Polo Ralph Lauren’s New HBCU Capsule Collection Highlights Black Influence in Style Trends
Polo Ralph Lauren teamed up with two prominent HBCUs to release a capsule collection highlighting the history of Black people serving as style trendsetters.
Ralph Lauren collaborated with an all-Black team of creators to capture their new collection that serves as an ode to 1920s to 1950s collegiate style.
The collection was made in collaboration with Morehouse College and Spelman College and captured by creative directors, photographers, cinematographers, and models comprised mostly of students from the two HBCUs, WWD reports.

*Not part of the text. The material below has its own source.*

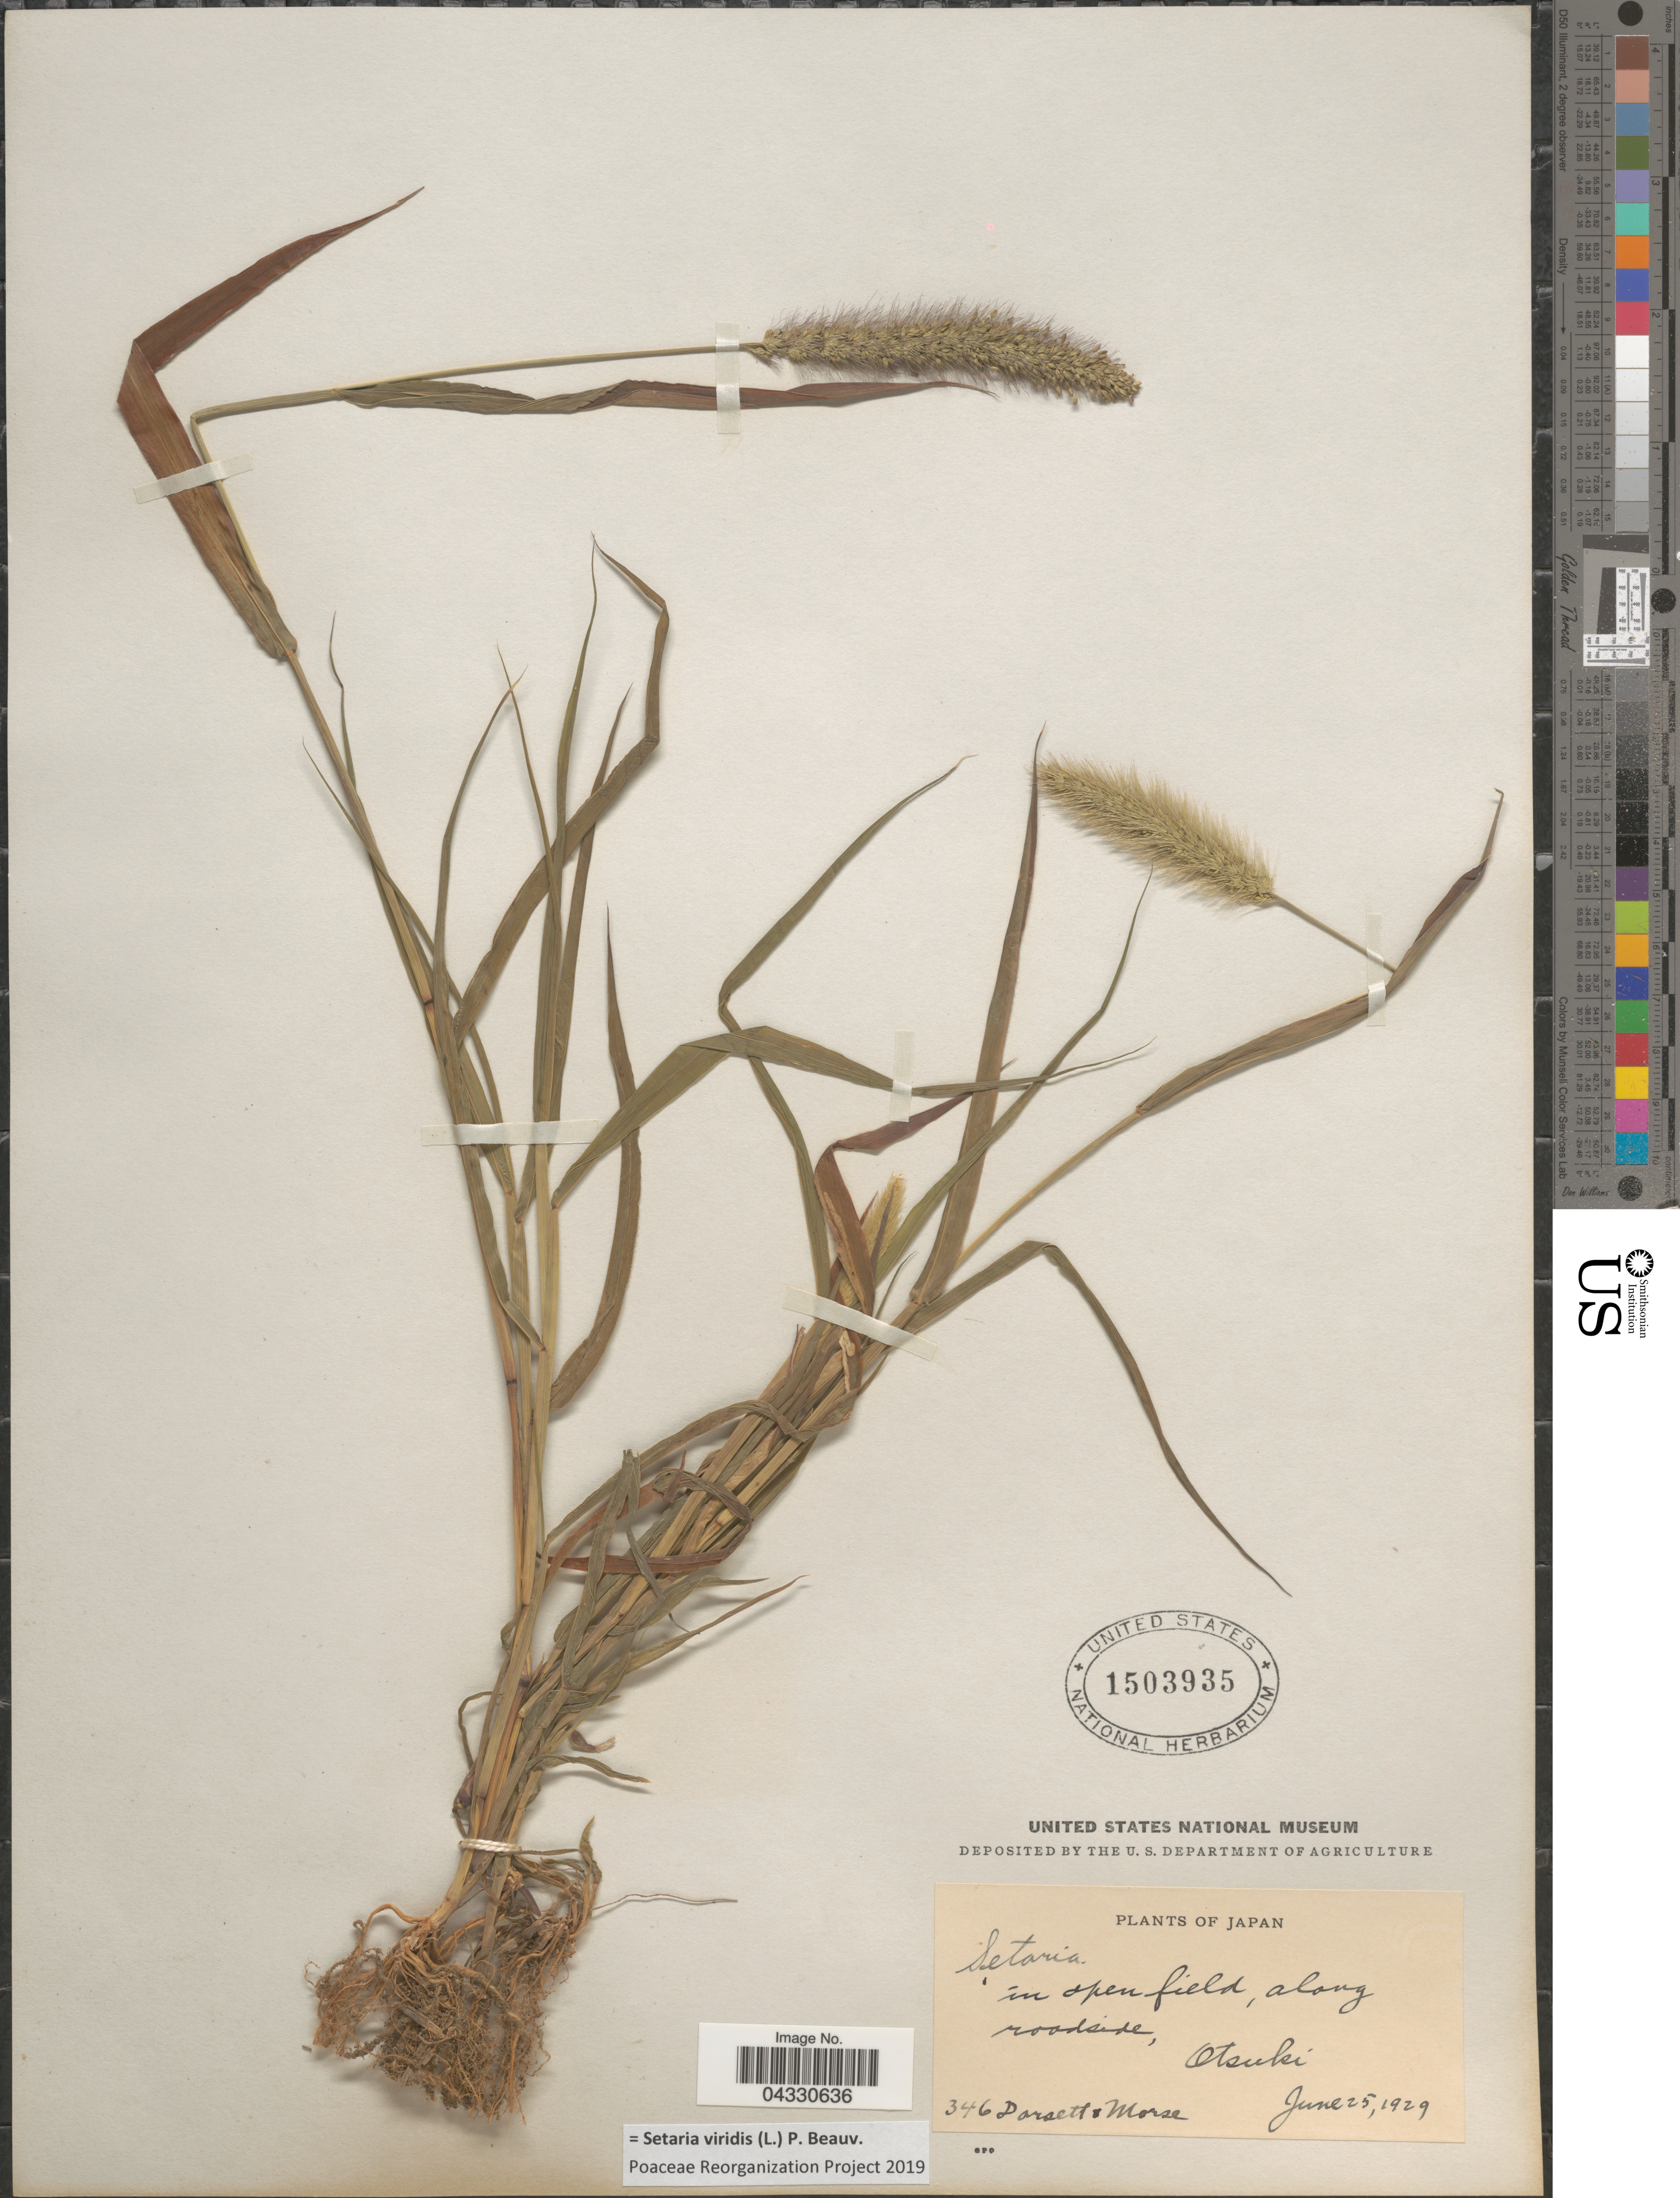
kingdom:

Pieces in the collection include Italian-designed tweed three-piece suits, boatneck sweaters emblazoned with an “M” for Morehouse, or a double-breasted linen blazer with a Spelman crest. Sportswear pieces feature a “67” on the back in honor of Morehouse’s founding in 1867 and Ralph Lauren’s in 1967.
The collection looks like a page from an old Morehouse or Spelman yearbook but serves as a reminder of the styles Black students were creating when racism and segregation were the norms.
“It was really important to steep this in history to show that this is not new,” James Jeter, Ralph Lauren director of concept design and special projects, 2013 Morehouse College alum and creator of the capsule, said.
“A lot of this project was really about changing ownership around how we think about clothing.”
“So who owns three-piece suits? Who owns cable cardigans? Who owns the circle skirt, for instance? And while it’s typically and historically been relegated to Ivy League schools, if you see a lot of these archival images from [Morehouse and] Spelman, that has really helped to inform a lot of the way that we approached not only the design but the way that we approached the campaigns as well,” Jeter said.
Spelman College President Dr. Mary Schmidt Campbell applauded the collection for working to tell another missing part of Black history through fashion.
“By sharing the early history of Spelman, as reflected in archival research, through clothing, the collection encourages conversations about the creative power of the Black experience and the ways in which a personal fashion aesthetic intersects with institutional values of solidarity and connection,” she said.
“The history of dress and style played a critical role in the late 1950s and 1960s in the civil rights movement. Students who sat at lunch tables, or who protested in front of segregated department stores or marched in protests always did so with deliberate and planned consciousness of their dress.”